Greenburg: Well, the whole securities regime in the United States is built so that nonaccredited [investors] really have very few opportunities, and the opportunities that they have are made more difficult because a company trying to reach the nonaccredited community has a lot more that it has to do in terms of providing disclosure and financial statements and that sort of thing.
So while there are chances—and in fact…the very first round of Starbucks, I believe, we actually allowed 35 nonaccredited investors in that round, but since then, almost all companies that I work with and all companies seeking capital really are limiting themselves…to accredited.
There is a lot of risk associated with selling to a nonaccredited investor from a securities perspective and from a disclosure perspective, and while it’s highly risky, it’s far less risky to sell to accredited investors, who are generally believed to be sophisticated and able to fend for themselves.

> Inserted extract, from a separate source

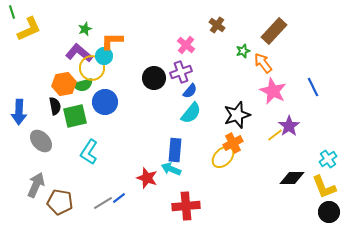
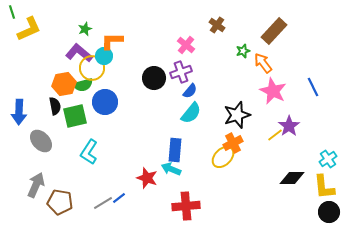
yellow L-shape at (324, 187): rotated 16 degrees clockwise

NuWire: What suggestions would you make to a new investor interested in getting involved in angel investing or investments that you’ve been a part of?
Greenburg: Well, in the Northwest, there are a couple of pretty good groups that are involved in the angel community…you have to basically apply for membership, and accredited investors are able to then see screened opportunities.
And then beyond that, it’s just asking your lawyers and law firms and accounting firms and just serendipity of knowing somebody who’s starting something, and I would say serendipity is a bigger part of it than you’d think.